*Supplied data*:
__________________________________________________

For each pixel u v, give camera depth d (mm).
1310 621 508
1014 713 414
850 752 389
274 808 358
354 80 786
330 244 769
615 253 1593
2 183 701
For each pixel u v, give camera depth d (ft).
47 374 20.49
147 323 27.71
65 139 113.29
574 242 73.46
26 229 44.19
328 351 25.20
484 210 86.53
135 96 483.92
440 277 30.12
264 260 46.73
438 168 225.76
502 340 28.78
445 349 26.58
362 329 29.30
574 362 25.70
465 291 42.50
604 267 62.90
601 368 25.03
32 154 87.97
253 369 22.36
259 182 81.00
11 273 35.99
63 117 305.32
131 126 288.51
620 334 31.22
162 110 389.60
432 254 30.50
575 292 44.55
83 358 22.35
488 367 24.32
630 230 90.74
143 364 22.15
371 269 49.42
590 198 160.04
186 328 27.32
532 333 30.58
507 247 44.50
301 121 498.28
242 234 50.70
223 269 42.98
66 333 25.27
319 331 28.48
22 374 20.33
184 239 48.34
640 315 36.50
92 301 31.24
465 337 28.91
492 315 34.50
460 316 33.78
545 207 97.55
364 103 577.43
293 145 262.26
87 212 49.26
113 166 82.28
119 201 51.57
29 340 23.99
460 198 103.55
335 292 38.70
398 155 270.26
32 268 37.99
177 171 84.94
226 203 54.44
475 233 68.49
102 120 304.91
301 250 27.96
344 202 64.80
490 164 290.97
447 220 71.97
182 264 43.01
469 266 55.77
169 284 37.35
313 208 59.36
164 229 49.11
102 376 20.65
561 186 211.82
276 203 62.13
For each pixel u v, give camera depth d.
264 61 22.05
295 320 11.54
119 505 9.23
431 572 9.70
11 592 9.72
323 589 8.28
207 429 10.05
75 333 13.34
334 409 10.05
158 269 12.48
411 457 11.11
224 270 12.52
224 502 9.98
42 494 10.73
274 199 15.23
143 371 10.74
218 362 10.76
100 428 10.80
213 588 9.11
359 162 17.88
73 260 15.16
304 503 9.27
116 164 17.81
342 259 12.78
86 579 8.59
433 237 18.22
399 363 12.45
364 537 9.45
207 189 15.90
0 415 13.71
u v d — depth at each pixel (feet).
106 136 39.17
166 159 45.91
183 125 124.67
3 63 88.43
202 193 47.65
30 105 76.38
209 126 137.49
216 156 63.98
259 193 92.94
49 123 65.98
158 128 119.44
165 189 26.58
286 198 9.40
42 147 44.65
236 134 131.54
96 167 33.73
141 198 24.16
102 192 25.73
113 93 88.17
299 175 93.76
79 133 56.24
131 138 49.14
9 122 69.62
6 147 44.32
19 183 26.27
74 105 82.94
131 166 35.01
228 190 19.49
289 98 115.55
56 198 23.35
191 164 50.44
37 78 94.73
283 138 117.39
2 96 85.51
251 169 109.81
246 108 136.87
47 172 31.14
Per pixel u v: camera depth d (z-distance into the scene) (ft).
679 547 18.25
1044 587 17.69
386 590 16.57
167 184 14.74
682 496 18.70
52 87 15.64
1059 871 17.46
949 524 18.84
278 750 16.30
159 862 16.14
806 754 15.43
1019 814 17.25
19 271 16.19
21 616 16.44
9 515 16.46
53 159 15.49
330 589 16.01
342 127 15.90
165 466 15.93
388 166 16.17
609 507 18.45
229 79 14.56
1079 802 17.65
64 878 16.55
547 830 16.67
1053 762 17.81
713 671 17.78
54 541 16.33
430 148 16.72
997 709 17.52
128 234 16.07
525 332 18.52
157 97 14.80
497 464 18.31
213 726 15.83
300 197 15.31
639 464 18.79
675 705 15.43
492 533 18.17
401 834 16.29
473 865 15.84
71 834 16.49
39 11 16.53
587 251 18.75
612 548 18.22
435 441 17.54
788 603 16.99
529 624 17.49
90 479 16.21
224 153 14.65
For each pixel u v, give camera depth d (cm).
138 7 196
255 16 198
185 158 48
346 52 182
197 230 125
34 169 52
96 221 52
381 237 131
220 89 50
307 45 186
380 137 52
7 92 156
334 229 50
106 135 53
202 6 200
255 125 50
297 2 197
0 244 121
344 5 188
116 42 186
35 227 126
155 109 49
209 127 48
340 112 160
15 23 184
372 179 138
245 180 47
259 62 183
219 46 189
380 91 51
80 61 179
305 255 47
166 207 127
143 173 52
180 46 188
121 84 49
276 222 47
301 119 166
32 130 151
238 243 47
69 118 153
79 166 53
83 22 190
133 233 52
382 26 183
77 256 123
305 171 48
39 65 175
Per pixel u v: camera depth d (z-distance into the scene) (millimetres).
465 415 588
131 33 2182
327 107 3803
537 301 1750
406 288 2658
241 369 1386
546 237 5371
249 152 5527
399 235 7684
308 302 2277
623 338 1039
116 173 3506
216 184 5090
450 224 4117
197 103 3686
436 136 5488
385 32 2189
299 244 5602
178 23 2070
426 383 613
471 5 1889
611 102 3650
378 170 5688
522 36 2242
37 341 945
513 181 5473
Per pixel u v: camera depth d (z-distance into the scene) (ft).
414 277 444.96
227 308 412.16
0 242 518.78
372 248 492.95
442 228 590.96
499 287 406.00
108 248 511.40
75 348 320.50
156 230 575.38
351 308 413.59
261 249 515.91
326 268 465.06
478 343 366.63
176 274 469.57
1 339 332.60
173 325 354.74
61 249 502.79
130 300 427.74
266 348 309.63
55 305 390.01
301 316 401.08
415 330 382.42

__________________________________________________

*Task prompt*: Return the entries above, every line intact.

*Output for this task*:
For each pixel u v, give camera depth d (mm).
1310 621 508
1014 713 414
850 752 389
274 808 358
354 80 786
330 244 769
615 253 1593
2 183 701
For each pixel u v, give camera depth d (ft).
47 374 20.49
147 323 27.71
65 139 113.29
574 242 73.46
26 229 44.19
328 351 25.20
484 210 86.53
135 96 483.92
440 277 30.12
264 260 46.73
438 168 225.76
502 340 28.78
445 349 26.58
362 329 29.30
574 362 25.70
465 291 42.50
604 267 62.90
601 368 25.03
32 154 87.97
253 369 22.36
259 182 81.00
11 273 35.99
63 117 305.32
131 126 288.51
620 334 31.22
162 110 389.60
432 254 30.50
575 292 44.55
83 358 22.35
488 367 24.32
630 230 90.74
143 364 22.15
371 269 49.42
590 198 160.04
186 328 27.32
532 333 30.58
507 247 44.50
301 121 498.28
242 234 50.70
223 269 42.98
66 333 25.27
319 331 28.48
22 374 20.33
184 239 48.34
640 315 36.50
92 301 31.24
465 337 28.91
492 315 34.50
460 316 33.78
545 207 97.55
364 103 577.43
293 145 262.26
87 212 49.26
113 166 82.28
119 201 51.57
29 340 23.99
460 198 103.55
335 292 38.70
398 155 270.26
32 268 37.99
177 171 84.94
226 203 54.44
475 233 68.49
102 120 304.91
301 250 27.96
344 202 64.80
490 164 290.97
447 220 71.97
182 264 43.01
469 266 55.77
169 284 37.35
313 208 59.36
164 229 49.11
102 376 20.65
561 186 211.82
276 203 62.13
For each pixel u v, give camera depth d.
264 61 22.05
295 320 11.54
119 505 9.23
431 572 9.70
11 592 9.72
323 589 8.28
207 429 10.05
75 333 13.34
334 409 10.05
158 269 12.48
411 457 11.11
224 270 12.52
224 502 9.98
42 494 10.73
274 199 15.23
143 371 10.74
218 362 10.76
100 428 10.80
213 588 9.11
359 162 17.88
73 260 15.16
304 503 9.27
116 164 17.81
342 259 12.78
86 579 8.59
433 237 18.22
399 363 12.45
364 537 9.45
207 189 15.90
0 415 13.71
u v d — depth at each pixel (feet).
106 136 39.17
166 159 45.91
183 125 124.67
3 63 88.43
202 193 47.65
30 105 76.38
209 126 137.49
216 156 63.98
259 193 92.94
49 123 65.98
158 128 119.44
165 189 26.58
286 198 9.40
42 147 44.65
236 134 131.54
96 167 33.73
141 198 24.16
102 192 25.73
113 93 88.17
299 175 93.76
79 133 56.24
131 138 49.14
9 122 69.62
6 147 44.32
19 183 26.27
74 105 82.94
131 166 35.01
228 190 19.49
289 98 115.55
56 198 23.35
191 164 50.44
37 78 94.73
283 138 117.39
2 96 85.51
251 169 109.81
246 108 136.87
47 172 31.14
Per pixel u v: camera depth d (z-distance into the scene) (ft).
679 547 18.25
1044 587 17.69
386 590 16.57
167 184 14.74
682 496 18.70
52 87 15.64
1059 871 17.46
949 524 18.84
278 750 16.30
159 862 16.14
806 754 15.43
1019 814 17.25
19 271 16.19
21 616 16.44
9 515 16.46
53 159 15.49
330 589 16.01
342 127 15.90
165 466 15.93
388 166 16.17
609 507 18.45
229 79 14.56
1079 802 17.65
64 878 16.55
547 830 16.67
1053 762 17.81
713 671 17.78
54 541 16.33
430 148 16.72
997 709 17.52
128 234 16.07
525 332 18.52
157 97 14.80
497 464 18.31
213 726 15.83
300 197 15.31
639 464 18.79
675 705 15.43
492 533 18.17
401 834 16.29
473 865 15.84
71 834 16.49
39 11 16.53
587 251 18.75
612 548 18.22
435 441 17.54
788 603 16.99
529 624 17.49
90 479 16.21
224 153 14.65
For each pixel u v, give camera depth d (cm).
138 7 196
255 16 198
185 158 48
346 52 182
197 230 125
34 169 52
96 221 52
381 237 131
220 89 50
307 45 186
380 137 52
7 92 156
334 229 50
106 135 53
202 6 200
255 125 50
297 2 197
0 244 121
344 5 188
116 42 186
35 227 126
155 109 49
209 127 48
340 112 160
15 23 184
372 179 138
245 180 47
259 62 183
219 46 189
380 91 51
80 61 179
305 255 47
166 207 127
143 173 52
180 46 188
121 84 49
276 222 47
301 119 166
32 130 151
238 243 47
69 118 153
79 166 53
83 22 190
133 233 52
382 26 183
77 256 123
305 171 48
39 65 175
Per pixel u v: camera depth d (z-distance into the scene) (millimetres).
465 415 588
131 33 2182
327 107 3803
537 301 1750
406 288 2658
241 369 1386
546 237 5371
249 152 5527
399 235 7684
308 302 2277
623 338 1039
116 173 3506
216 184 5090
450 224 4117
197 103 3686
436 136 5488
385 32 2189
299 244 5602
178 23 2070
426 383 613
471 5 1889
611 102 3650
378 170 5688
522 36 2242
37 341 945
513 181 5473
Per pixel u v: camera depth d (z-distance into the scene) (ft).
414 277 444.96
227 308 412.16
0 242 518.78
372 248 492.95
442 228 590.96
499 287 406.00
108 248 511.40
75 348 320.50
156 230 575.38
351 308 413.59
261 249 515.91
326 268 465.06
478 343 366.63
176 274 469.57
1 339 332.60
173 325 354.74
61 249 502.79
130 300 427.74
266 348 309.63
55 305 390.01
301 316 401.08
415 330 382.42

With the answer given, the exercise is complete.